In the morning, Howly and I both honored our pledge. We were up and packed by 8 AM. Which is a marvel in and of itself. But the matriarch of our little band was not up by 8, nor 9, nor 10. She, quite understandably, awoke with a bit of a heavy head, and the day passed by in a whirl. Howly, myself and others sat on a bench in front of the general store, drinking beer and chocolate milk and marveling at the variety of life that walked by. Loads of eccentric costumes and personalities. At one point, a hiker named Braveheart approached me and said, “Look at you! You raved! You were an animal.” I think the irony from the night before was lost, and that was ok. I just smiled proudly. I had indeed!

Two of us had packages waiting at the Braatens, a kind local family who hosts dirtbag hikers like ourselves, helping out in numerous ways. Trail angels. The Braatens live on the outskirts of Belden and bring packages to “town” regularly. They kindly delivered Fancy’s boxes, but forgot mine, so they offered to do another trip, which was a lifesaver. Brooks had sent me a pair of Cascadia 10s to replace the 9s that had prematurely fallen apart. (The 9s were known colloquially as Sierra Sandals, on account of how quickly they discombobulated.)

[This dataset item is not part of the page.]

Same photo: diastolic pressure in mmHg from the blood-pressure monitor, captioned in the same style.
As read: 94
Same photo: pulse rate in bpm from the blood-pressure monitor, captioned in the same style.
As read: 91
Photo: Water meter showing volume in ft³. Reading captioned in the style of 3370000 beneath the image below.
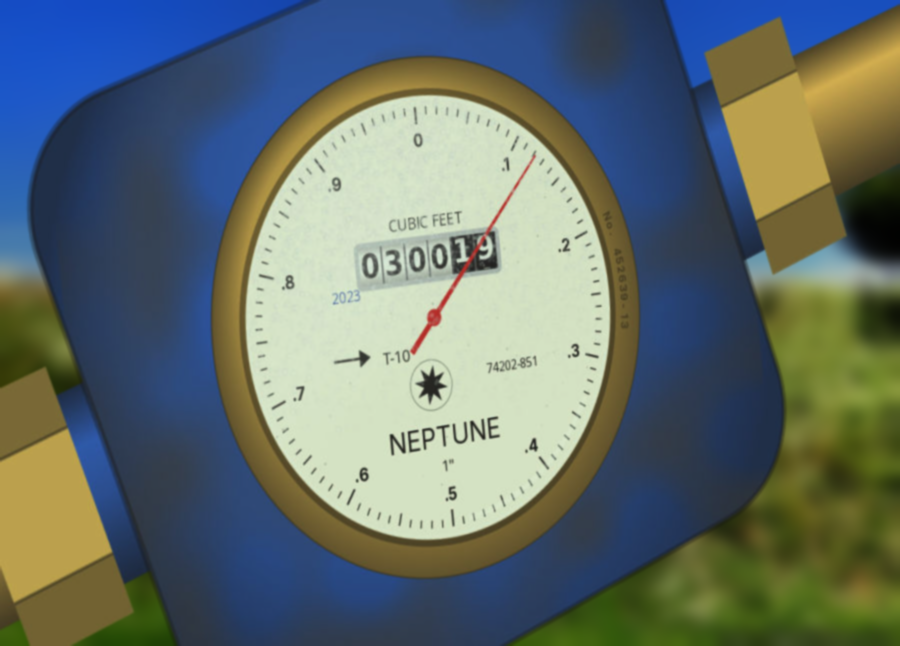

We finally mobilized and got ourselves to leave Sodom and Gomorrah around 5 PM. Climbing up the long ascent out of Belden, it was surreal to turn around see the festival still continuing. The river chock full with scores of colorful intertubes and rafts. The low bass notes still carried on the air. And yet, we had the discipline to still hike. It felt like a scene from Apocalypse Now, where Captain Willard gets off the boat to explore some strange and wondrous point-of-interest, and then manages to get back on the boat and continue on his way, while chaos continues on in his wake.

Spontaneously and unforeseen moments like this represent some of the greatest moments of adventure. You never know what tomorrow may bring.